#### [Task to complete]
Transcribe only the lines of the listing below from the one holding "woven basket: none [475,839,812,1276]" through the one holding "bowl: none [594,354,666,401]", inclusive, without any change.

#### [Given records]
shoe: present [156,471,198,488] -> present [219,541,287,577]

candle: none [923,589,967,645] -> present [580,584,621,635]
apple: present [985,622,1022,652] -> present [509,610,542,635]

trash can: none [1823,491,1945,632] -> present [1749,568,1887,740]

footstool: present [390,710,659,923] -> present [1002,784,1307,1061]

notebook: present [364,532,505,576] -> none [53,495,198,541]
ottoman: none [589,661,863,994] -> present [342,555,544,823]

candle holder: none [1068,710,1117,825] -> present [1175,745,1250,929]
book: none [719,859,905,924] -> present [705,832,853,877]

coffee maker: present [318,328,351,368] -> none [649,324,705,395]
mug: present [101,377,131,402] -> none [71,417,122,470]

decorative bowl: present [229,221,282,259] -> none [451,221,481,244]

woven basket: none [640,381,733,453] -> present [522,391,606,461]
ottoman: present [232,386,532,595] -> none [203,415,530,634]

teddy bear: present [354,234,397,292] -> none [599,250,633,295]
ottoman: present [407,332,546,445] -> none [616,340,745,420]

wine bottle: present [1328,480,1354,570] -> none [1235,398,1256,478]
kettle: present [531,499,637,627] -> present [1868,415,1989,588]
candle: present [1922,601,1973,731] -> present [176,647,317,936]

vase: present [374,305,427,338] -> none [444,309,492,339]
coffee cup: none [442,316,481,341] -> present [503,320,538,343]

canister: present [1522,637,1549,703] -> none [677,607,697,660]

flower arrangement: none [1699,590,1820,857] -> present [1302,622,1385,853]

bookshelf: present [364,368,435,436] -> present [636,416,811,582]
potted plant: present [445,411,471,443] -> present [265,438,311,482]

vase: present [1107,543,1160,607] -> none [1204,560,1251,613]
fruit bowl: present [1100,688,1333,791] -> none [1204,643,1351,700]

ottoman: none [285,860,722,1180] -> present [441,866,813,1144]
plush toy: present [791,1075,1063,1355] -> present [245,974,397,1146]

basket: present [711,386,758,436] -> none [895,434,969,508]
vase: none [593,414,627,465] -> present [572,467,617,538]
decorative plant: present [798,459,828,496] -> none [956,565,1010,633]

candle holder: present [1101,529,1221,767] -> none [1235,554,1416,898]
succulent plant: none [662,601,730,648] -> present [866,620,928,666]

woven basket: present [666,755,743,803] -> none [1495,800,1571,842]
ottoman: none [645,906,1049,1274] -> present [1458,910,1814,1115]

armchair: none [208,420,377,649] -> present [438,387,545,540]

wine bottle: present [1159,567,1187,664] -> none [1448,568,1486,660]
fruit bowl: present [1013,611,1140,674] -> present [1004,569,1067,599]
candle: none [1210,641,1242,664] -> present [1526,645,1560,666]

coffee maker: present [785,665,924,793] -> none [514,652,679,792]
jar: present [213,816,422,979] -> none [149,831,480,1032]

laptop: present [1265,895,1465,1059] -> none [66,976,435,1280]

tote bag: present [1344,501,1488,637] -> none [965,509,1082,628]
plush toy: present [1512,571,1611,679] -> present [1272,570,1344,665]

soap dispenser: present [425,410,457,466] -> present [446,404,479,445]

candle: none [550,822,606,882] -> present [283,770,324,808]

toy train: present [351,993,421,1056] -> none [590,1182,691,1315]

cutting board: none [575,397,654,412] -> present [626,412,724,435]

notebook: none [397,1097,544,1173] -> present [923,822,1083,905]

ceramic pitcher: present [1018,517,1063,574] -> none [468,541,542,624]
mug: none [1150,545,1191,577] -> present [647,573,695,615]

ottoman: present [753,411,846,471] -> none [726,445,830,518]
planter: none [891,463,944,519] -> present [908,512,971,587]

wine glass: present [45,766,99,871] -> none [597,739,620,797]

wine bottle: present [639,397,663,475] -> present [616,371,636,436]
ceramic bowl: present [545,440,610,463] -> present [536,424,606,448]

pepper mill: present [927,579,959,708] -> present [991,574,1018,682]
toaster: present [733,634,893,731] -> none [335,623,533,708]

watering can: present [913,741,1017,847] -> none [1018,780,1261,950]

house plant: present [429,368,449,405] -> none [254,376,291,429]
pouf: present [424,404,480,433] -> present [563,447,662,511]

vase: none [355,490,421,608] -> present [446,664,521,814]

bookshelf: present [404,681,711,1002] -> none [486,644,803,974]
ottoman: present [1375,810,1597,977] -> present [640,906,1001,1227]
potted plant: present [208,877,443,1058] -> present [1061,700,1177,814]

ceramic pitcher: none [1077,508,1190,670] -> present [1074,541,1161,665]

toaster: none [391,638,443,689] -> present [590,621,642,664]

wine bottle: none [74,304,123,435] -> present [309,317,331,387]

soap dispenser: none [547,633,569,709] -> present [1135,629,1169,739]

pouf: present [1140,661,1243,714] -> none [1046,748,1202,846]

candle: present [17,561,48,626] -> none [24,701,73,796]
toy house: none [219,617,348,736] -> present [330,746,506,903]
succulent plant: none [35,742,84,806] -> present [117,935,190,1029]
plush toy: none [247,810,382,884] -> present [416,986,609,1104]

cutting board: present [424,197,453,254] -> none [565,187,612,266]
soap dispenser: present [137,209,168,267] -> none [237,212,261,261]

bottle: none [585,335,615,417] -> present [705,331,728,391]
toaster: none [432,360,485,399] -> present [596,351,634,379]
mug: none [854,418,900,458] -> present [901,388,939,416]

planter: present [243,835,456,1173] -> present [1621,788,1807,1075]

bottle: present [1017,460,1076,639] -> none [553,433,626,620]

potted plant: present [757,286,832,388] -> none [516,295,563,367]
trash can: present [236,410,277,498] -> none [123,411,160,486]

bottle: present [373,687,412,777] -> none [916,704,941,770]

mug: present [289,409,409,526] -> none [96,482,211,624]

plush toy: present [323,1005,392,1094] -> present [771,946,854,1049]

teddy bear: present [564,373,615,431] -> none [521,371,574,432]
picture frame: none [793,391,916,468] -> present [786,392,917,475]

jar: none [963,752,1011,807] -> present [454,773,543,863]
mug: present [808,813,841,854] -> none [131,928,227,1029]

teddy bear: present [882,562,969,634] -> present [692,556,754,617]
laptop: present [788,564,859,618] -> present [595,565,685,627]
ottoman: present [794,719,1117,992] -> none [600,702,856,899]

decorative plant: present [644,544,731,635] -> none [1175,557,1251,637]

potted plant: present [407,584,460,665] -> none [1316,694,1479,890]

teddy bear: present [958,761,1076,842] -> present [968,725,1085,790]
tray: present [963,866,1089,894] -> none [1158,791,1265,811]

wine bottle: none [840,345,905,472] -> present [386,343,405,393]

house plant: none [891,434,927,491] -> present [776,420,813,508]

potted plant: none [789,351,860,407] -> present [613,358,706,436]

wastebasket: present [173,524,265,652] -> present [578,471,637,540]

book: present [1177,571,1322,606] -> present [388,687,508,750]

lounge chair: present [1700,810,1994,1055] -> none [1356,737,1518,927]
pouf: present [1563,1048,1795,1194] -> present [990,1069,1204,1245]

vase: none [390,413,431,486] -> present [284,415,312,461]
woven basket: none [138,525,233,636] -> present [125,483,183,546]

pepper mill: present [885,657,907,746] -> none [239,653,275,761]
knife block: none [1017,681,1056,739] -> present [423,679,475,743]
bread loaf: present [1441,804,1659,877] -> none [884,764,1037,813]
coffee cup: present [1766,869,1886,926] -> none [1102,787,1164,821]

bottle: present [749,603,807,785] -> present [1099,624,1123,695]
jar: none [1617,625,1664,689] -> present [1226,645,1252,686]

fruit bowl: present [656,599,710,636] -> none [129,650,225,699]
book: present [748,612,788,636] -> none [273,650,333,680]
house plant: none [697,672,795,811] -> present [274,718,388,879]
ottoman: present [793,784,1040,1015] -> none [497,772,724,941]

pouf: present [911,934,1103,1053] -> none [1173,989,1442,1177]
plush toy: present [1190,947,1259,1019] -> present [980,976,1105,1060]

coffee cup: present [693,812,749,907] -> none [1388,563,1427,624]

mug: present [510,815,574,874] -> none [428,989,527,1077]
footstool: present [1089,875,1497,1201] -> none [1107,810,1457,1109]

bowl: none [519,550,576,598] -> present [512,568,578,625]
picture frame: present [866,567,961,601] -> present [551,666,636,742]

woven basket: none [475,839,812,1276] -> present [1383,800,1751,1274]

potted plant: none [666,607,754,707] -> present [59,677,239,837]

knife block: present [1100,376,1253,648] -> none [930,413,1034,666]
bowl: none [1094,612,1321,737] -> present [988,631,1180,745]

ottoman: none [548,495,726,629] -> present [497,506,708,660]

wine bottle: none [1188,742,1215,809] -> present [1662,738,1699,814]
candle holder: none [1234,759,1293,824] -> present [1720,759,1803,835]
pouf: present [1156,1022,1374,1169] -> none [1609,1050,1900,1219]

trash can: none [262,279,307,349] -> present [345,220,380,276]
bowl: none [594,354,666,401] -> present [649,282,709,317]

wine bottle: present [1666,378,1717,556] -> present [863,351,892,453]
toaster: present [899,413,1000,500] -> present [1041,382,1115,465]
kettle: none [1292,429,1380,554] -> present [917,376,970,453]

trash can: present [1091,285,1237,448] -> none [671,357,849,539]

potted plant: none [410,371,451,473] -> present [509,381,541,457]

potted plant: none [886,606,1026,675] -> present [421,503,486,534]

#### [Response to the exercise]
woven basket: none [475,839,812,1276] -> present [1383,800,1751,1274]

potted plant: none [666,607,754,707] -> present [59,677,239,837]

knife block: present [1100,376,1253,648] -> none [930,413,1034,666]
bowl: none [1094,612,1321,737] -> present [988,631,1180,745]

ottoman: none [548,495,726,629] -> present [497,506,708,660]

wine bottle: none [1188,742,1215,809] -> present [1662,738,1699,814]
candle holder: none [1234,759,1293,824] -> present [1720,759,1803,835]
pouf: present [1156,1022,1374,1169] -> none [1609,1050,1900,1219]

trash can: none [262,279,307,349] -> present [345,220,380,276]
bowl: none [594,354,666,401] -> present [649,282,709,317]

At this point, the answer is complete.